Saturday, January 20, 2018

No business as usual, Mr CJ


AS if they were not standing stripped of honour and accused in the court of public opinion, the Chief Justice and the Judicial and Legal Service Commission on Friday appointed three new judges in a manner suggesting business as usual.

Without in any way disputing the elevation of the former magistrates, this newspaper is unable to accept any of the CJ's assurances regarding the selection process, the choice of appointees and the expectation of their transformational impact on the judicial system.

Indeed, and very regretfully, we find ourselves unable to accept assurances of any kind from CJ Archie and the JLSC.
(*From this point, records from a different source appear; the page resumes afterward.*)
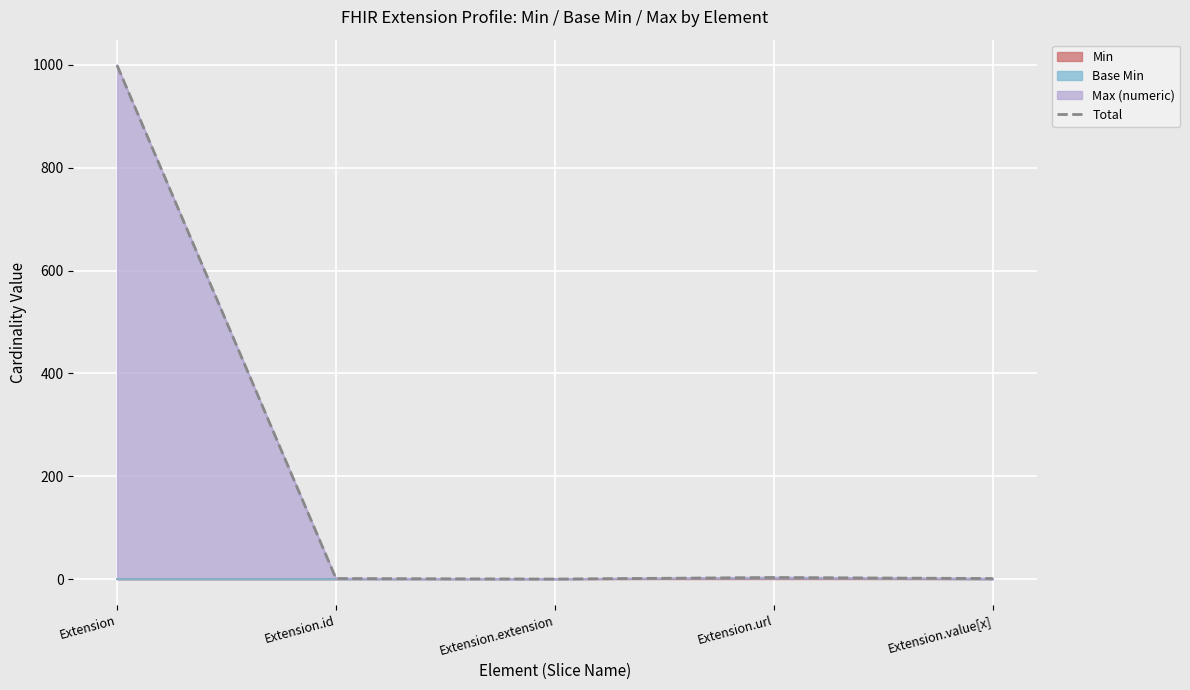

The value of Min at Extension.value[x] is 0. True or false?

True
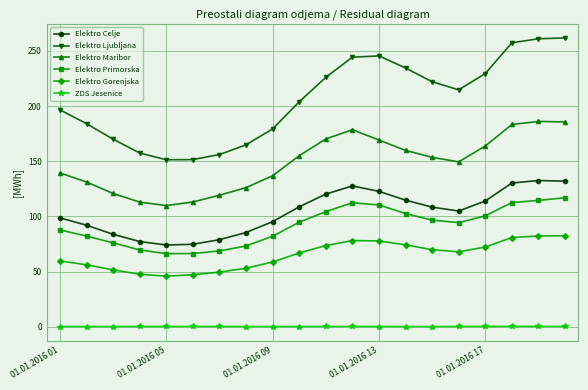

What is the value of the Elektro Primorska point at the 14th from the left?

102.6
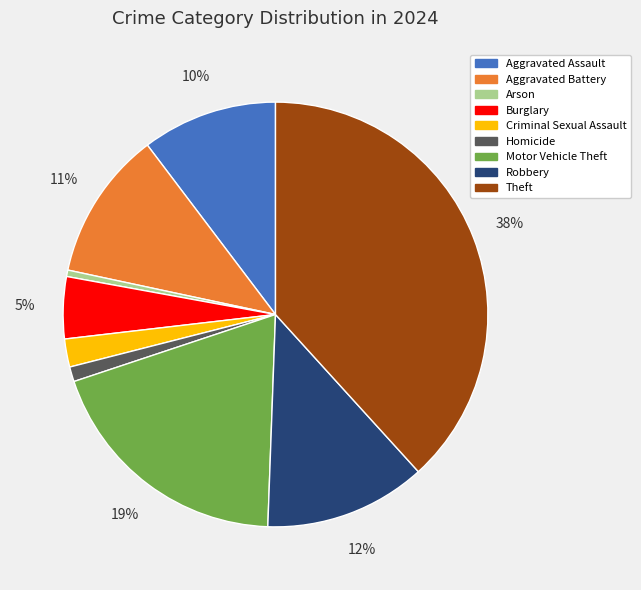

How many segments does this pie chart have?

9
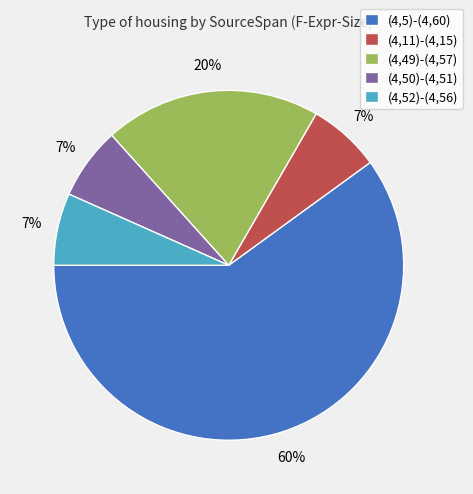

To the nearest percent, what is the average slice percentage?

20%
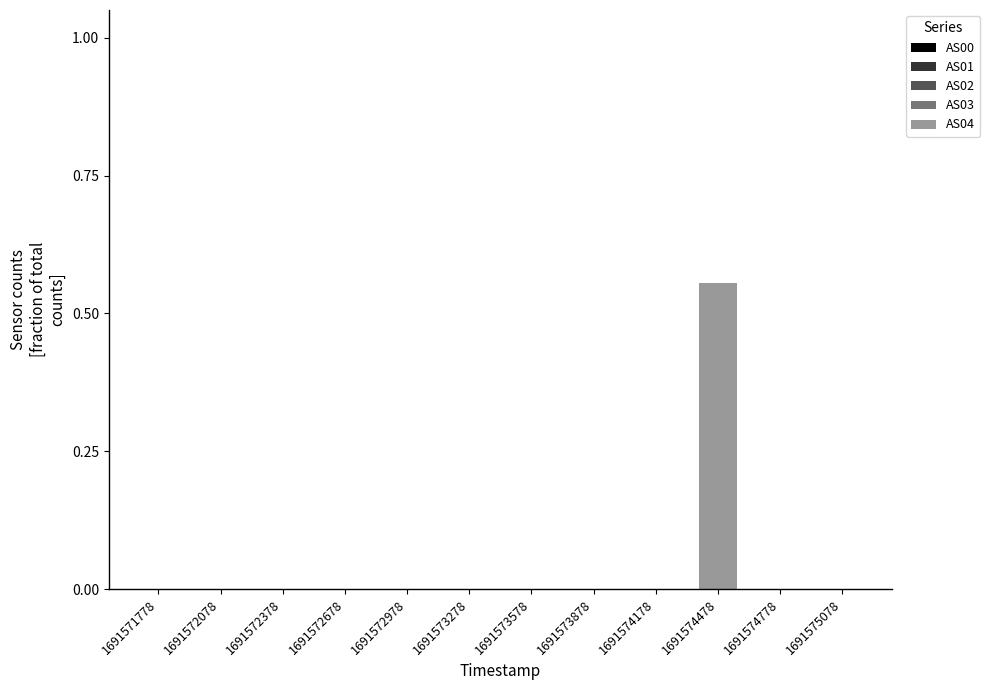

How many bars are there in each group?

5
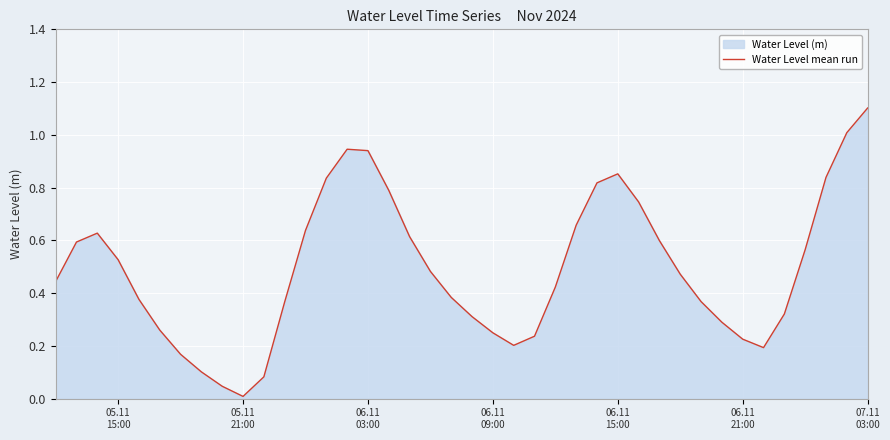

What is the difference between the second highest and minimum values?

1.0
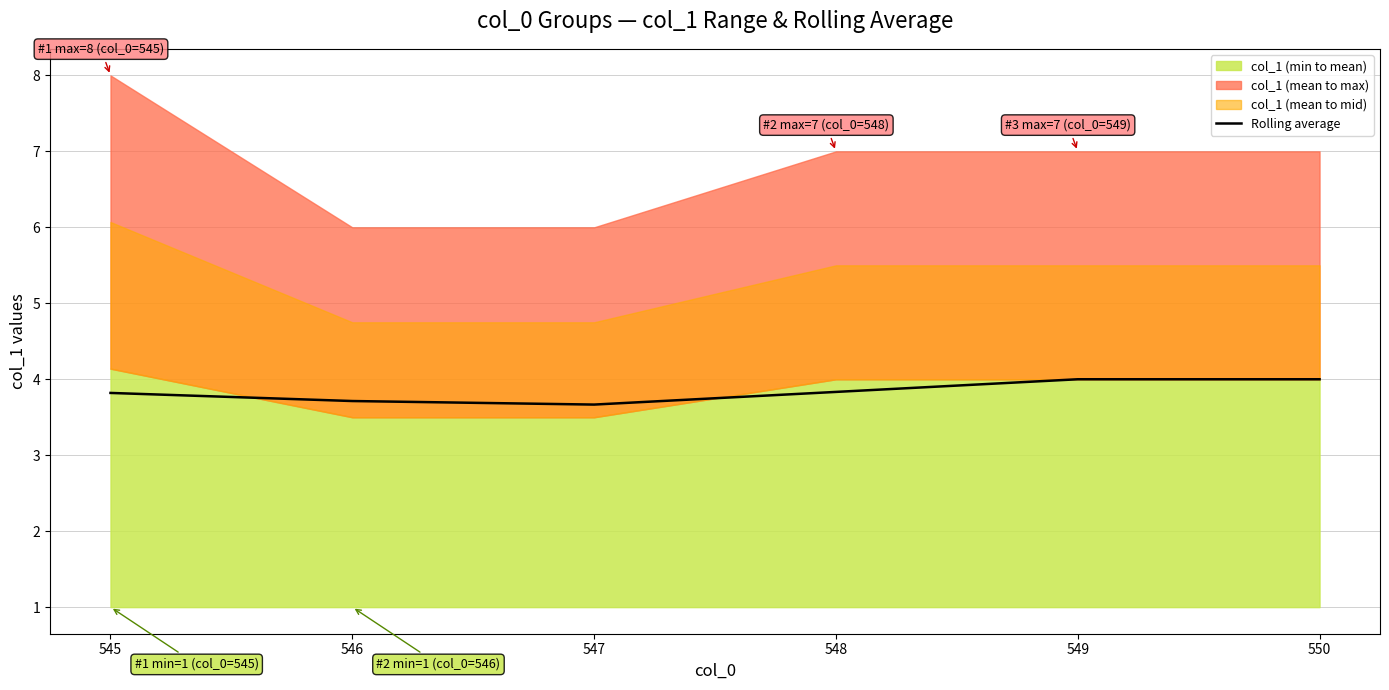

Which has a higher value, 547 or 549?

549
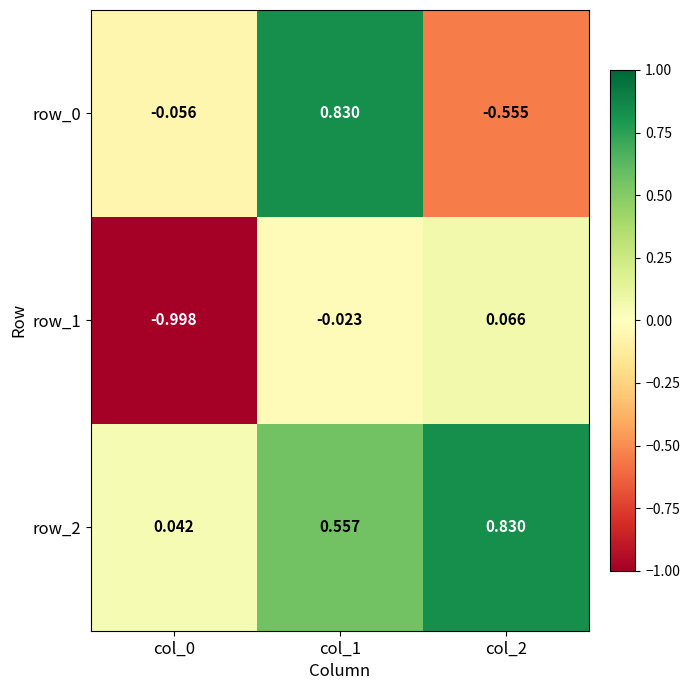

What is the difference between the maximum and second lowest values in the row_2 series?

0.3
The trauma which, together, they have inflicted on the judicial system cannot be glossed over. The stubborn refusal of the Chief Justice, in particular, and the JLSC, as a body, to accept responsibility for the self-inflicted disaster resulting from the bungled elevation and subsequent demotion of Marcia Ayers-Caesar to and from the Bench, has left both without the moral authority to execute the very important task of selecting and appointing judges whose tenure will shape the future.

As chairman of the JLSC which presided over that fiasco, Ivor Archie should have led JLSC members is doing the honourable thing by handing in his resignation. Instead, he chose to tough through overwhelming public condemnation only to inflict even more damage on his office and the institution through the now infamous revelation of his relationship with convicted fraudster Dillian Johnson.

Faced with calls by judges, the Law Association, the media, and the public to explain an apparent conflict of interest between his pitch to judges to outsource their security, and his communication about that confidential discussion to his friend Johnson, agent for a security firm, Mr Archie has resolutely refused to concede to any responsibility to be accountable. Instead he has shown a brazen imperviousness to public questioning and criticism which has laid bare the effective autocracy of the office of Chief Justice. If there is any good to be found in the situation it is the recognition of the need for urgent constitutional reform to make the Office of CJ accountable. This newspaper takes no delight in the trainwreck that Ivor Archie's tenure as Chief Justice has become. Elevated to the office at a relatively young age, he had his detractors but he also had the support of many who were thirsty for change, given the disastrous state of the administration of justice. While he has presided over the improvement of some physical facilities and processes, the overall state of the judicial system remains far from what is needed to deliver justice. Mal-administration, as evidenced by the Ayers-Caesar episode, would be bad enough.

That problem is, however, compounded by a massive loss of legitimacy all along the chain of justice, from the Police Service, the court system, the law profession and the prison service, with horrific consequences for individual citizens and the society as a whole.

In this environment of free-fall, accepting business as usual from the CJ and the JLSC would be to seal our fate of doom.